The piece is about families and individual testimonies about their experiences on the Mexican-American border, he said. The story goes into detail about the conditions individuals are subjected to in the process of becoming an American citizen.

“It’s horrifying. It’s very, very scary to think of this as the same country that we are in,” Cole said.

He took on the story as traditionally as any reporter would, he said. He said he went to the border, different immigration offices and spoke to people who were open to tell their stories, he said.

“I talked to the people who were involved, I went to court, I went to Mexico, I talked to activists,” Cole said. “Large numbers of people attempt to walk across the desert to the United States for various reasons, to reunite with their families. Coming back, very many people die in the desert, hundreds every year.”

Cole said this piece, as well as his other Twitter short stories, could be a new medium of storytelling.

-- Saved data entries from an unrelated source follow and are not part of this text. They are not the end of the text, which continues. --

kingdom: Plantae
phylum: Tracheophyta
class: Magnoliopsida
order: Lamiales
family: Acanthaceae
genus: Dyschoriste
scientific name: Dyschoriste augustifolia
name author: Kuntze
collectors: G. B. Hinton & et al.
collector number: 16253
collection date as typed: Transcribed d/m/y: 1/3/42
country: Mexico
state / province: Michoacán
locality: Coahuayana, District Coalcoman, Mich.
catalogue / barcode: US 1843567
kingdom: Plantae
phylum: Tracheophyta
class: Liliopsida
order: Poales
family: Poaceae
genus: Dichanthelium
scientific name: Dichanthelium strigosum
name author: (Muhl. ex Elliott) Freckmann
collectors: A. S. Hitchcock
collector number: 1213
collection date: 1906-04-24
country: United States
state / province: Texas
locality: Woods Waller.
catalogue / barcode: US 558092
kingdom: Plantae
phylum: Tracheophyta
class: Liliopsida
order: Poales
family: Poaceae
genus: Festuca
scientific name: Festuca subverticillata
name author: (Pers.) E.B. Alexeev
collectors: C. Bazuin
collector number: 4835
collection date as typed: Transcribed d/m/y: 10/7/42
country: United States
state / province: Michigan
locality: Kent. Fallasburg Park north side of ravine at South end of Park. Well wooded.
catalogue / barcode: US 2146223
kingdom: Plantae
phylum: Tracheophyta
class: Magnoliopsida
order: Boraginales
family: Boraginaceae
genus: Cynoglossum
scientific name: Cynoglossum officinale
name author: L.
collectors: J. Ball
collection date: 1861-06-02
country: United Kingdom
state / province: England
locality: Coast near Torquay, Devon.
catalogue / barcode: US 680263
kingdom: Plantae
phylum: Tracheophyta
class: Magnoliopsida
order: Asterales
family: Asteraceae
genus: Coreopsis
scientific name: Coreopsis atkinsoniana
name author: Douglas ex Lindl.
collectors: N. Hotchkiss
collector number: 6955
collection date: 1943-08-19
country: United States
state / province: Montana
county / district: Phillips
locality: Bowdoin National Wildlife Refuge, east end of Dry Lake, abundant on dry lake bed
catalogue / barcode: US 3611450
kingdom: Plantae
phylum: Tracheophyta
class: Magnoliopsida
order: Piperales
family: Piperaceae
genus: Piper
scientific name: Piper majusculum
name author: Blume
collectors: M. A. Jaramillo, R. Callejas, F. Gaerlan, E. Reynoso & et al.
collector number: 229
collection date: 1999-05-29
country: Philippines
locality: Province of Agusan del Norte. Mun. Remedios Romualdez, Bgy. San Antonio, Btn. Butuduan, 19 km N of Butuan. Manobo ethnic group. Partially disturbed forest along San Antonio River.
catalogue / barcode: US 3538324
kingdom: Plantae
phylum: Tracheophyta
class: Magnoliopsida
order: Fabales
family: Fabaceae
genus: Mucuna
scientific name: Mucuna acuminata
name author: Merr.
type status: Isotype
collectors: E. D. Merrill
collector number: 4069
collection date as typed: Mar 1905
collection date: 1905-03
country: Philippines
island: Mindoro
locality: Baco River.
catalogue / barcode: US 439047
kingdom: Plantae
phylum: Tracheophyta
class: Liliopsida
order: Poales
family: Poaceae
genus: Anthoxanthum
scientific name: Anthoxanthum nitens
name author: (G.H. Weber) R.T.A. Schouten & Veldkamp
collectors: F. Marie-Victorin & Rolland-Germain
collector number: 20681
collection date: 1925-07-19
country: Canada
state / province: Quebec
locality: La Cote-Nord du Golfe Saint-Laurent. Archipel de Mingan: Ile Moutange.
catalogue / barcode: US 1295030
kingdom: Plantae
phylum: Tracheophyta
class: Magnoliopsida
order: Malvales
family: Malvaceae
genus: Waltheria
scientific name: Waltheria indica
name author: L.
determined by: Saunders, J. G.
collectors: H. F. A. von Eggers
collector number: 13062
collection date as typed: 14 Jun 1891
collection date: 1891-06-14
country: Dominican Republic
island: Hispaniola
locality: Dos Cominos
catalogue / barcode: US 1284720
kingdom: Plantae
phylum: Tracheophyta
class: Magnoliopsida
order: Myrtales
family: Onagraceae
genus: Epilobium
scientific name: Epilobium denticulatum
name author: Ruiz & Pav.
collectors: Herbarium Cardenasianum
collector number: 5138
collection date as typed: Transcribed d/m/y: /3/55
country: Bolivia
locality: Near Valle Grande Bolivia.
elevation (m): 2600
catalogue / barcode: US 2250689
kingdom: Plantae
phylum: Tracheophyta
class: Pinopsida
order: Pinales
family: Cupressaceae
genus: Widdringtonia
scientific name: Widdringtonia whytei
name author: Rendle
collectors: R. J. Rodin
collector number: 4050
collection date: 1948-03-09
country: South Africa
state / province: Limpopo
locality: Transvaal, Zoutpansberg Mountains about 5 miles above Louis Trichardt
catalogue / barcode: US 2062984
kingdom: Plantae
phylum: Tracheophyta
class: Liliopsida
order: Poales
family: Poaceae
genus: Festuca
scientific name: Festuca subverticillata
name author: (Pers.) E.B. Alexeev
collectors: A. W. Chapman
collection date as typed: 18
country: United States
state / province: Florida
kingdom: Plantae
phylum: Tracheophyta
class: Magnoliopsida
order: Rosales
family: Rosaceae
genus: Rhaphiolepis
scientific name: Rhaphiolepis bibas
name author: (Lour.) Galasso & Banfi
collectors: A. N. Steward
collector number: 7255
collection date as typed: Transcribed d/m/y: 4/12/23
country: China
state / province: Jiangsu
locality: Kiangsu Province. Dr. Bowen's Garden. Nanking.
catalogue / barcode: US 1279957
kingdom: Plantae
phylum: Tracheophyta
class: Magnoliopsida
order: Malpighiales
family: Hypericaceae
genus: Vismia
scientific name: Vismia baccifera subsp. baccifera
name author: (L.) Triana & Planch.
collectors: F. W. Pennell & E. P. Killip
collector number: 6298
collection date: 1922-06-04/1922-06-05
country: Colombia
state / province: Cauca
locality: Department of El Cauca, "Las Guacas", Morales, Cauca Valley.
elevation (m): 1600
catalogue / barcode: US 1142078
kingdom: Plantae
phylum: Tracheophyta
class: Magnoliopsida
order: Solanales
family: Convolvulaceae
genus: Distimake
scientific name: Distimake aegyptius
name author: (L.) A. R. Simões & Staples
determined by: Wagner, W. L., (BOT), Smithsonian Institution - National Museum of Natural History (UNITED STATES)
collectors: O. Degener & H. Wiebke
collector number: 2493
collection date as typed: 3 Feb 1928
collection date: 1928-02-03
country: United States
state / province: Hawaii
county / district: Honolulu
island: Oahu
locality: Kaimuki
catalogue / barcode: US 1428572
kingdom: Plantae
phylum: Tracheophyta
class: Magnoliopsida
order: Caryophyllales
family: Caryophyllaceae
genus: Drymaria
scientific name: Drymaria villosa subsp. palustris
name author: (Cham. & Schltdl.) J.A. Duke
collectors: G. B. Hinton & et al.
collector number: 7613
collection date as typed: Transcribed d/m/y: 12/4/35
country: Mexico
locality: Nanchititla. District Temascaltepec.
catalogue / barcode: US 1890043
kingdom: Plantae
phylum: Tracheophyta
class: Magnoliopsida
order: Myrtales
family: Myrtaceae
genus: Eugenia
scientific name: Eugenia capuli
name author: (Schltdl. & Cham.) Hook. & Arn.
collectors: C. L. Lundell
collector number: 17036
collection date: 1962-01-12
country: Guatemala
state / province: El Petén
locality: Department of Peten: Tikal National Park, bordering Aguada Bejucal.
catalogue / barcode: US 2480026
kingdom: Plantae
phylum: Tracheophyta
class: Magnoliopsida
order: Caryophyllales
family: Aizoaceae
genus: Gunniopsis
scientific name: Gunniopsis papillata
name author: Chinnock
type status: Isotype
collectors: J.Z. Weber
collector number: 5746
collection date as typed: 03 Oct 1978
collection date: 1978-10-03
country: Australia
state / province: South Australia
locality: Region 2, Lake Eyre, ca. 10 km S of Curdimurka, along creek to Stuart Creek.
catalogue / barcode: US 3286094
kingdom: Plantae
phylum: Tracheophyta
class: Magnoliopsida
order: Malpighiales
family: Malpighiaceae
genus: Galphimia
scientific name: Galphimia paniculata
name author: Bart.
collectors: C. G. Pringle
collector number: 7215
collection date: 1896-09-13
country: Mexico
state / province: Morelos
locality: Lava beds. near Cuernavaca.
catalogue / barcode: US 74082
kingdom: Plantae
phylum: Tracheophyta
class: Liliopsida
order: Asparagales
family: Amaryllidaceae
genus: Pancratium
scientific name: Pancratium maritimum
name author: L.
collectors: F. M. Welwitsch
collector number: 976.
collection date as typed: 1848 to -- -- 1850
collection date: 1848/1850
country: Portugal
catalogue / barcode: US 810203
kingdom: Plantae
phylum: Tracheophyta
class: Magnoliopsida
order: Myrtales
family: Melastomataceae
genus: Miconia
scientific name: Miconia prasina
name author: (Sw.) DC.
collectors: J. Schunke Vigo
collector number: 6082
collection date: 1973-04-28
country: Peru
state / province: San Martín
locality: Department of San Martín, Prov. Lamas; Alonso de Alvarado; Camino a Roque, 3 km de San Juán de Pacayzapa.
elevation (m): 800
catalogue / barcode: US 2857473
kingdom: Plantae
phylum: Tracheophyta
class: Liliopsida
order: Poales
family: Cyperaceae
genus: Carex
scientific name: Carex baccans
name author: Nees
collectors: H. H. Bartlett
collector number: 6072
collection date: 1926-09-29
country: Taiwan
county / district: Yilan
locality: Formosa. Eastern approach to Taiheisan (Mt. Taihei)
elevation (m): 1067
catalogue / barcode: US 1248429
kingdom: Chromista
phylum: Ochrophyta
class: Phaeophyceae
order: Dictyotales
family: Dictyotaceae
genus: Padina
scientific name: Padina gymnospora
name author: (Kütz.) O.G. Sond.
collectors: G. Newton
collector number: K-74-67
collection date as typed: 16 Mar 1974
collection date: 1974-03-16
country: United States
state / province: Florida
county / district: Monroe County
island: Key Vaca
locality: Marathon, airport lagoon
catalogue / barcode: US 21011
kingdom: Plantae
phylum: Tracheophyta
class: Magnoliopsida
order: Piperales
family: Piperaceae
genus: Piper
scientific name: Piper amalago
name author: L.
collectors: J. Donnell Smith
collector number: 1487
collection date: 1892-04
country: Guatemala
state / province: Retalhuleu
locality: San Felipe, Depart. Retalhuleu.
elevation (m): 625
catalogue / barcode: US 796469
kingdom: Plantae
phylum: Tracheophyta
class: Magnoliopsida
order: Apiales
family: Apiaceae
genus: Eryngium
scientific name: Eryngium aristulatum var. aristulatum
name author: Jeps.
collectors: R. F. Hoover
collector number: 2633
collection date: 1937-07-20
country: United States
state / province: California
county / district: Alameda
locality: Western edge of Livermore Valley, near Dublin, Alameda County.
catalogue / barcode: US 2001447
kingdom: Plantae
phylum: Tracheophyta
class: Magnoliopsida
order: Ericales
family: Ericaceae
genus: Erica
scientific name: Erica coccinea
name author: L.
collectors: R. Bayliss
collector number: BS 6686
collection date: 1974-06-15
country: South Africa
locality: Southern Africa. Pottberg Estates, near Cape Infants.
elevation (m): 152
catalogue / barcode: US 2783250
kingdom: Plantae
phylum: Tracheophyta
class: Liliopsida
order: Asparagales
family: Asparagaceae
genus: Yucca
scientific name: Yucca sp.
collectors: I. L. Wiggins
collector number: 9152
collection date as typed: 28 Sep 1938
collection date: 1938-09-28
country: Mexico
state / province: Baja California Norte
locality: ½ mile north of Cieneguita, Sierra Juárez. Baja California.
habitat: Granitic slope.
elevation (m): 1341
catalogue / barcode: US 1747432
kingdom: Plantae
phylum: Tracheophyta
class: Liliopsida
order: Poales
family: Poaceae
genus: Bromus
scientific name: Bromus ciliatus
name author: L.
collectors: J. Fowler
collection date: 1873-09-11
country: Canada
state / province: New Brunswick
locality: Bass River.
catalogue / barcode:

No one takes Twitter seriously, Cole said. With storytelling like this it could bring certain seriousness to the medium that people don’t expect to see on their news feeds.

Cole has coined other less serious Twitter events like the Sunday Flower Report in which his followers tweet him photos of flowers where they live, he said.

“Each Sunday that I did it, I got hundreds of submissions,” Cole said. “Just flowers and flowers. That was a good way of just saying this costs zero dollars. It became a way of creating a shared space.”

Emily Sullivan is a sophomore studying theater and English. She said she came to the lecture because her professor recommended it and she said she was very adamant about attending.

“He’s producing interesting and excellent work,” she said. “It made me think about, as an artist, what ways I can affect other people and in what ways I should, with the way he utilizes Twitter and writing.”

Sullivan said the diverse subjects he covers are an interesting mix of intentions and goals. She said she wonders how she can implement that in her own life.

Cole’s next project is with the New York Times, he said, on a piece that asks, “What is a photographer?”